Mr. E: Intergalactic prisoner hiding out on earth, Doctor has to save the world, etc, etc. Not bad, but certainly not any kind of big leap forward in storytelling. Not that I mind – the fun of Doctor Who always seems to be the witty dialog and repartee between the Doctor and his companion more than the plot itself, although I do think they’ve had some pretty interesting and fun ones along the way.
E: I think they must have thought it would be too much to introduce the new characters and have more than your standard issue plot. It certainly didn’t hold a candle to Blink or Partners in Crime or The Empty Child when we’re thinking about originality.
Mr. E: Hey, here’s an interesting question as long as we’re on the subject of changing Doctors: do you think the Doctor could ever be a woman? I don’t think they’ve ever done that, have they? Could a woman get away with the sort of wackiness of the Doctor’s character, without seeming ditzy or something? And if the Doctor was a woman, would she have to choose a male companion? Talk about uncomfortable in his own skin – I think an actress could have a lot of fun with that.

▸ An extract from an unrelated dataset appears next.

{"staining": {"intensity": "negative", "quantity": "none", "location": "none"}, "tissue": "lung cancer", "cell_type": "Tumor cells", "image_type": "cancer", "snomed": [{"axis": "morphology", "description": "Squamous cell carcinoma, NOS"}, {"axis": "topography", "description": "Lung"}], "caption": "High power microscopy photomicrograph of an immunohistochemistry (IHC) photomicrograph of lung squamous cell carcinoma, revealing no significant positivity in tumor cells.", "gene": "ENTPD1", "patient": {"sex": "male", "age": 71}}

E: That’s true, it would be really interesting. The closest we’ve ever gotten is to The Doctor Donna, who was amazing. So I think it could be done. And yeah, the shock and the weirdness of it would be a lot of fun. But would they? Ah, now that’s another question. I could see some purists getting up in arms about that. We’d have to ask a real expert if the Doctor is always supposed to be a man throughout his travels, or if he ever switches around. You’d think, with his adventurous spirit, that he’d be game for it. Anyone out there know the answer?